Protests in Poland, Paris in West Hollywood

Protests in Poland, Paris in West Hollywood

Tension over gay rights in Poland came to the fore on Saturday when about 2,500 people defied orders from the city’s mayor and staged a gay pride march.

The marchers, ignoring Warsaw mayor Lech Kaczynski’s ban on the event, met with opposition from right-wing spectators, who hurled insults and eggs at parade participants and at one point tried to beat them.

Two anti-gay protesters were arrested and charged with assaulting police, and 29 people were detained.

The protesters were part of a far-right youth organisation who had planned to stage what they called a Normality Parade, Radio Polonia reported.

Polish European Parliament member Wojciech Wierzejski has flagged his intention to introduce a bill banning gay and lesbian parades across Europe.

Despite the resistance, marchers, some of whom carried signs declaring Justice For All, completed the parade, during which no one was seriously injured.

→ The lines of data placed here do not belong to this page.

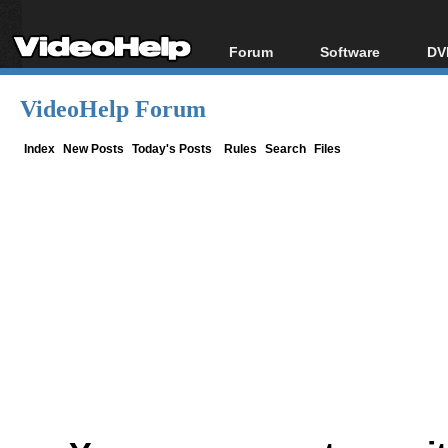
Forum
Software
DV
Forum Index
All software
Bl
Co
VideoHelp Forum
Today's Posts
Popular tools
Bl
New Posts
Portable tools
Index
New Posts
Today's Posts
Rules
Search
Files
Bl
File Uploader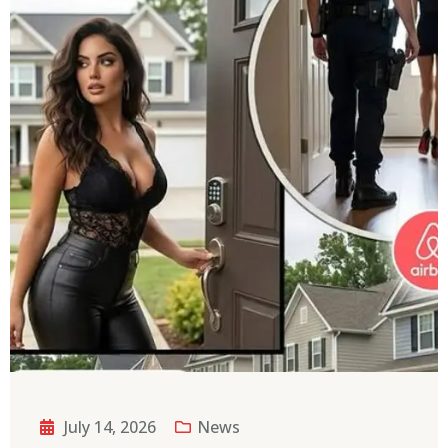
July 14, 2026
News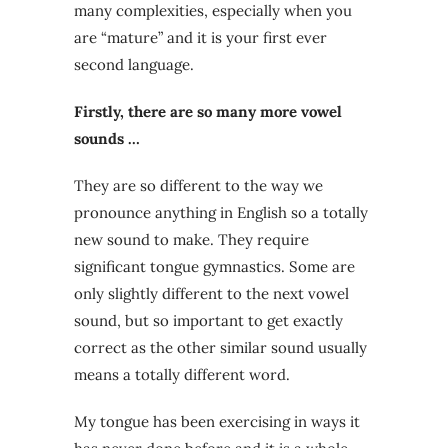
many complexities, especially when you
are “mature” and it is your first ever
second language.
Firstly, there are so many more vowel
sounds …
They are so different to the way we
pronounce anything in English so a totally
new sound to make. They require
significant tongue gymnastics. Some are
only slightly different to the next vowel
sound, but so important to get exactly
correct as the other similar sound usually
means a totally different word.
My tongue has been exercising in ways it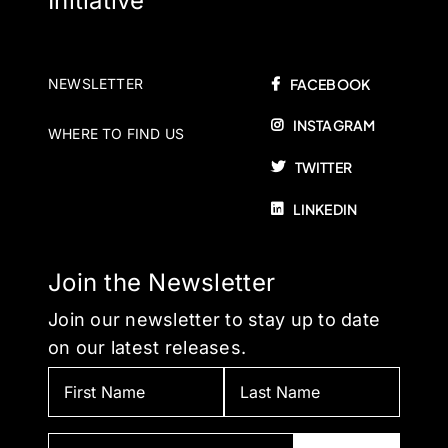
Initiative
NEWSLETTER
FACEBOOK
INSTAGRAM
WHERE TO FIND US
TWITTER
LINKEDIN
Join the Newsletter
Join our newsletter to stay up to date
on our latest releases.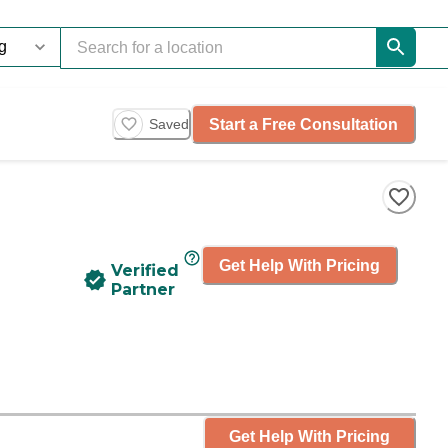
Start a Free Consultation
Saved
Get Help With Pricing
Verified
Partner
Get Help With Pricing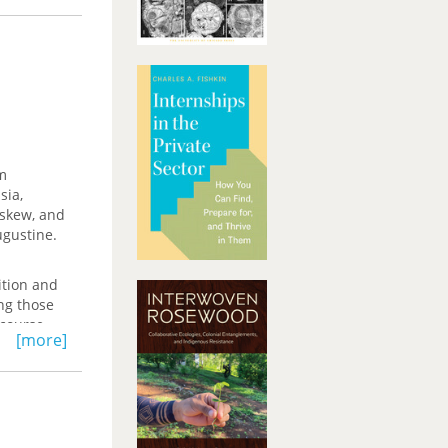
m
sia,
Askew, and
ugustine.
ition and
ing those
iscourse—
[more]
ctive
orical
Western
 ultimate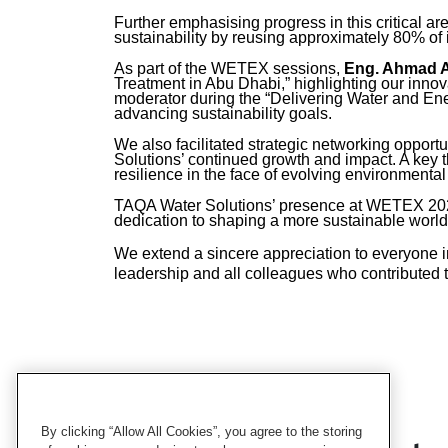
Further emphasising progress in this critical ar
sustainability by reusing approximately 80% of 
As part of the WETEX sessions,
Eng. Ahmad 
Treatment in Abu Dhabi,” highlighting our innova
moderator during the “Delivering Water and Ene
advancing sustainability goals.
We also facilitated strategic networking opportu
Solutions’ continued growth and impact. A ke
resilience in the face of evolving environment
TAQA Water Solutions’ presence at WETEX 2025 w
dedication to shaping a more sustainable world
We extend a sincere appreciation to everyone i
leadership and all colleagues who contributed
By clicking “Allow All Cookies”, you agree to the storing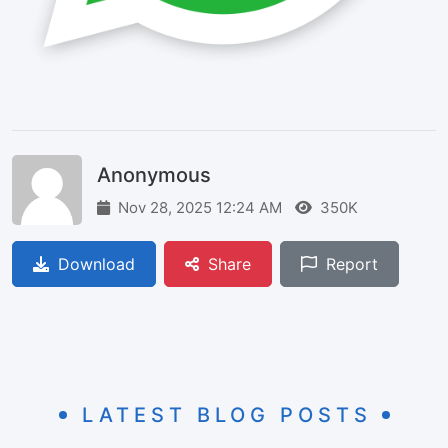
Anonymous
Nov 28, 2025 12:24 AM
350K
Download
Share
Report
LATEST BLOG POSTS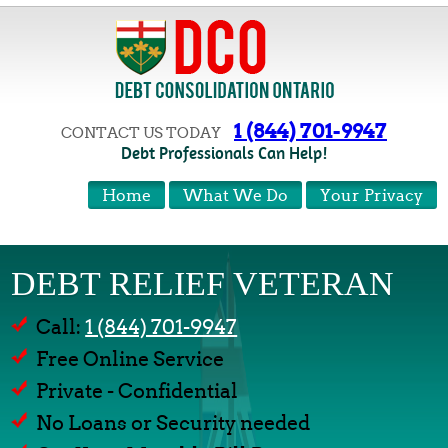
1 (844) 701-9947
CONTACT US TODAY
Debt Professionals Can Help!
Home
What We Do
Your Privacy
DEBT RELIEF VETERAN
Call:
1 (844) 701-9947
Free Online Service
Private - Confidential
No Loans or Security needed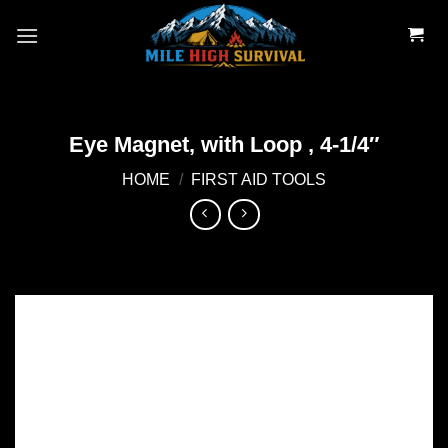
Skip
to
content
Eye Magnet, with Loop , 4-1/4″
HOME
/
FIRST AID TOOLS
Add to
wishlist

Saturday’s march highlighted divisions over homosexuality in Poland, a largely Catholic country where gay and lesbian concerns traditionally have been ignored.

Warsaw mayor Kaczynski banned this year’s Warsaw pride march for a second successive year, saying he opposed any event that propagates a homosexual lifestyle, Associated Press reported.
But Polish activists said Saturday’s parade was crucial to gay and lesbian rights.

We feel especially discriminated against in Poland, and such an event is really the only occasion -¦ when we can tell people that our human rights are being violated, parade organiser Tomasz Baczkowski said.

Meanwhile, the annual Tel Aviv gay pride parade on Friday 10 June attracted fewer than the 100,000 marchers expected, according to Israeli news sources.

The parade, staged to mark 30 years of gay rights in Israel, was held under a heavy military presence, including approximately 1,000 police and security guards.

News network 365Gay.com reported almost 90,000 people attended the pride parade and a gathering at its end. The parade focused on same-sex marriage rights.

A World Pride event planned for Jerusalem in July was postponed until 2006 because of political tensions. The date clashed with Israel’s planned withdrawal from Gaza. A smaller Gay Pride event will be held in Jerusalem on Thursday 30 June.

And in West Hollywood, Paris and Kathy Hilton led the 35th annual Christopher Street West Pride Parade on Sunday, appearing in front of an estimated 300,000 people.

The Los Angeles Daily News reported the parade also featured actors Dana Delany and Rose McGowan and Mayor Antonio Villaraigosa. The parade forms part of a three-day gay and lesbian festival in the neighbourhood.

Christopher Street West president Rodney Scott told the News there was more need than ever for gay pride marches, with the community ravaged by crystal meth abuse and the ongoing struggle for same-sex marriage rights.

You grow up in an environment where you’re told that you’re less than everybody else. Well, this weekend, you’re okay.